*Text passage:*
****************
This report describes a component of a program that has assisted a traditional state hospital in shifting its focus from symptom control and custodial care to rehabilitation, wellness, and recovery. In 1998 the state of New Jersey and the University of Medicine and Dentistry of New Jersey (UMDNJ) entered into an affiliation agreement to improve the quality of care at a 550-bed state hospital. This unique multidisciplinary model has emphasized education and training to enhance patient care, including staff competencies, the therapeutic milieu and therapeutic communication, and effective discharge planning. Goals include improved functioning in unit and treatment teams, the fostering of individualized "active treatment," and a discharge-oriented recovery orientation. Active and sustained collaboration of hospital leadership has been essential.
****************
*Source material:*
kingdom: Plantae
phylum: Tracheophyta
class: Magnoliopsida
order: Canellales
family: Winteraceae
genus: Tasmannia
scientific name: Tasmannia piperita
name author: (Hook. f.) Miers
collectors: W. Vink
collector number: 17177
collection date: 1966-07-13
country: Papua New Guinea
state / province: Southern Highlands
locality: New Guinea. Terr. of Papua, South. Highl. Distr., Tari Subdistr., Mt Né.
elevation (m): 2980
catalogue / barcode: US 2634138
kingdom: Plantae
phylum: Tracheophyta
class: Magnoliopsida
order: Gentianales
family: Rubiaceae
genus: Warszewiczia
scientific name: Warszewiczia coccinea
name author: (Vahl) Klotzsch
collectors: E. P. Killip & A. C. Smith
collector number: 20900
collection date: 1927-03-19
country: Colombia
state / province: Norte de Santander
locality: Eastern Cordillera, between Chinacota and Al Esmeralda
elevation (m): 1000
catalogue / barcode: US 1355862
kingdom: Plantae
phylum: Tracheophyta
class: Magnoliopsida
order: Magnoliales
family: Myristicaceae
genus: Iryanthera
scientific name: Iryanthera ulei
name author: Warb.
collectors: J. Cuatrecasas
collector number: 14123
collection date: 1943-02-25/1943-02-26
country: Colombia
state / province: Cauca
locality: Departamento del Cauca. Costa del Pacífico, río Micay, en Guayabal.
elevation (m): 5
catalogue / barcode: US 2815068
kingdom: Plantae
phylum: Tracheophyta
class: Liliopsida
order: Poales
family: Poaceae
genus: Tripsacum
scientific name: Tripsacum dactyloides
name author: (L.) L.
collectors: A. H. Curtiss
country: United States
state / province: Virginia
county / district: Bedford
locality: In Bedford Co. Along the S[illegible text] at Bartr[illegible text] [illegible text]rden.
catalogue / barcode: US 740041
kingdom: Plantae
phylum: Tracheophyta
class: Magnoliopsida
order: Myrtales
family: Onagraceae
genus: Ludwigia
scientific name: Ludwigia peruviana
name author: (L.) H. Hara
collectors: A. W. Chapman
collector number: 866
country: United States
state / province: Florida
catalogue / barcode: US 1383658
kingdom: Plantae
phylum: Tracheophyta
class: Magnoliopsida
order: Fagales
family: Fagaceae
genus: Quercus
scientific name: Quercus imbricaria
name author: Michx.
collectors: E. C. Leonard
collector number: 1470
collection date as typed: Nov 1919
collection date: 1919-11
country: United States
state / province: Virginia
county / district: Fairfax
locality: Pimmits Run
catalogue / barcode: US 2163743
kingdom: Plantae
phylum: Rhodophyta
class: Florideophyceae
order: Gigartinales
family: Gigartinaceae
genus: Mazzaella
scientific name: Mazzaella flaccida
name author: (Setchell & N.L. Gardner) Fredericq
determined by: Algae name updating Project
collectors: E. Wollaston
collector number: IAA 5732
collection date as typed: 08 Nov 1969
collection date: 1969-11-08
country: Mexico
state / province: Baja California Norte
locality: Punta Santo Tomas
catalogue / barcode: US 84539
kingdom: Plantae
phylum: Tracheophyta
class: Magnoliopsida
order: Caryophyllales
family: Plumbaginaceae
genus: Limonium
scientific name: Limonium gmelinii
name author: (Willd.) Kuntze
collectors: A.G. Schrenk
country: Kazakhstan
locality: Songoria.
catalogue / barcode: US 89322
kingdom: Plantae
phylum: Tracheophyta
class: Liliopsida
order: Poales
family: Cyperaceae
****************
*Activity:* According to the hospital report, how many beds did the state hospital have?

*Solution:* 550 beds